Coronavirus Updates Canada: Travellers Could Face $1M Fine, Jail Time If They Don't Self-Isolate

The Quarantine Act came into effect at midnight on Wednesday night, making it a legal obligation for all travellers returning home to self-isolate for two weeks.
Police officer in surgical mask
In an effort to stymie spread of the novel coronavirus, the federal government says it will keep track of travellers returning to Canada to ensure they remain in quarantine. Photo by Andre Pichette/EPA

The federal government invoked the Quarantine Act at midnight on Wednesday night, making every traveller returning to Canada legally obligated to stay at home for two weeks.

Under the act, travellers who choose to “willfully or recklessly” disobey the order could face steep fines of up to $1 million and up to three years of jail time, or both, “if they cause “risk of imminent death or seriously bodily harm to another person.”


Deputy Prime Minister Chrystia Freeland didn’t offer details about how the act will be enforced, but noted that Canadians crossing the border into the country will be flagged, and their contact information will be recorded.

Essential workers are excluded from the order and will be allowed to return to work as soon as they arrive in Canada, Freeland said.

The announcement follows several reports of Canadians who returned home from abroad and chose not to self-isolate for two weeks—the incubation period of the novel coronavirus (COVID-19).

According to public health officials, self-isolation requires people to stay at home at all times, avoid inviting others into the house, and to keep at least 2 metres distance from others if living in a shared space.

Canada’s Minister of Health, Patty Hajdu, said people who have just returned to Canada are not allowed to use public transportation and should not self-isolate alongside people who are vulnerable to serious COVID-19 cases, such as the elderly.

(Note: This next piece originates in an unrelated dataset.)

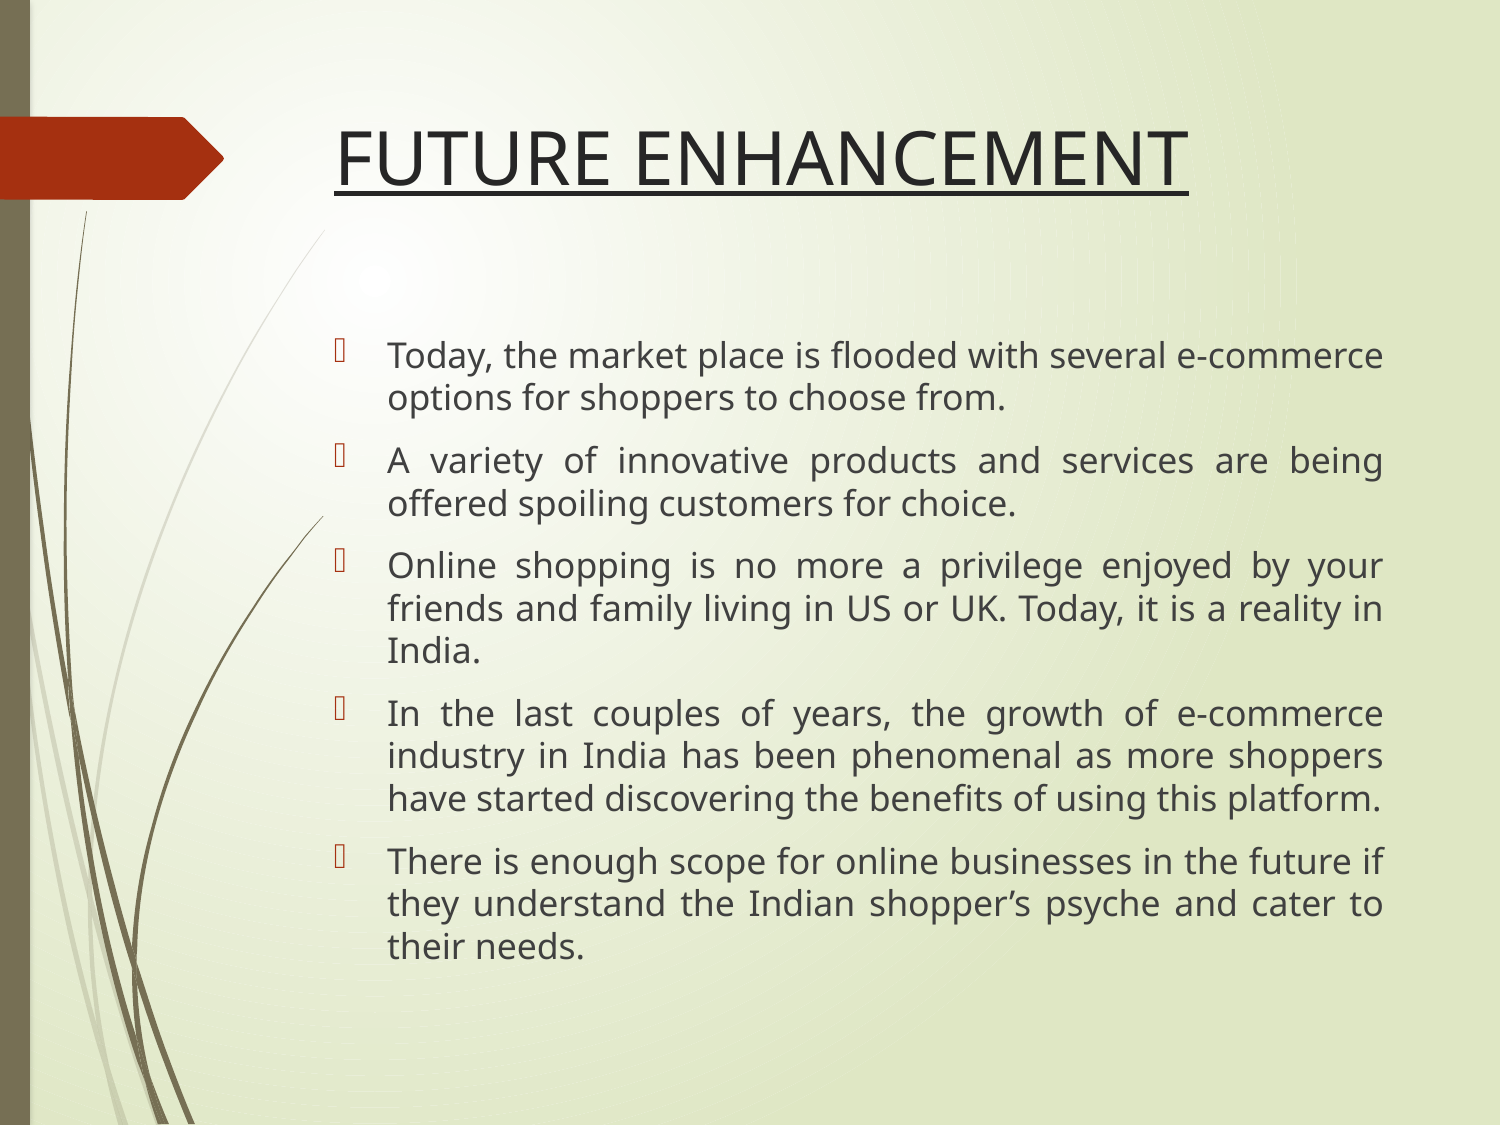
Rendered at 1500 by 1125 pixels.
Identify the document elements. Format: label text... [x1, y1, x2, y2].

title FUTURE ENHANCEMENT [319, 102, 1400, 313]
list Today, the market place is flooded with several e-commerce options for shoppers to choose from. A variety of innovative products and services are being offered spoiling customers for choice. Online shopping is no more a privilege enjoyed by your friends and family living in US or UK. Today, it is a reality in India. In the last couples of years, the growth of e-commerce industry in India has been phenomenal as more shoppers have started discovering the benefits of using this platform. There is enough scope for online businesses in the future if they understand the Indian shopper’s psyche and cater to their needs. [318, 324, 1400, 1023]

Random screenings will be used to determine whether recent travellers are following the law and staying home, Hajdu said.

Government officials have consistently urged recent travellers to quarantine but Wednesday’s announcement turned the recommendation into a legal obligation.

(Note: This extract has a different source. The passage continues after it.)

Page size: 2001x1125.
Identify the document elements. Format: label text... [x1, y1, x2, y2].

Community transmission on the rise

Travel no longer accounts for the vast majority of new COVID-19 cases, several reports found.

Community transmission, cases of the virus that have either been contracted locally or have no known source, has ramped up. As of Monday, 44 percent of all Canadian cases contracted right here at home.


As cases continue to climb, Canada’s top medical official, Dr. Theresa Tam, has shifted the way Canadians should refer to precautionary measures. Namely, social distancing.

Tam said she will now refer to distancing measures as “physical distancing,” and encouraged Canadians to continue to socialize virtually.

You can find more updates from March 26here.

Known cases in Canada near 3,500

As of Thursday morning, Canada had nearly 3,500 confirmed or probable cases of COVID-19, with 35 recorded deaths. In B.C. nine long-term care homes have been linked to outbreaks resulting in 14 deaths—the most in the country. Every province as well as the Yukon and Northwest Territories are affected and in a state of emergency. Nunavut, which restricted movement in and out of its borders on Monday, is the only region in Canada without a reported COVID-19 case. Here is the breakdown of confirmed or probable COVID-19 cases across Canada:

British Columbia: 662

Alberta: 419

Saskatchewan: 86

Manitoba: 35

Ontario: 688

Quebec: 1,339

Newfoundland and Labrador: 67

New Brunswick: 26

Nova Scotia: 68

Prince Edward Island: 5

Yukon: 3

Northwest Territories: 1

Nunavut: 0

Tam said a second wave of COVID-19 is possible in the country, when a new case of the virus is diagnosed after a sustained period of time with no new recorded infections.

There are more than 410,000 known COVID-19 cases globally, with more than 18,000 deaths.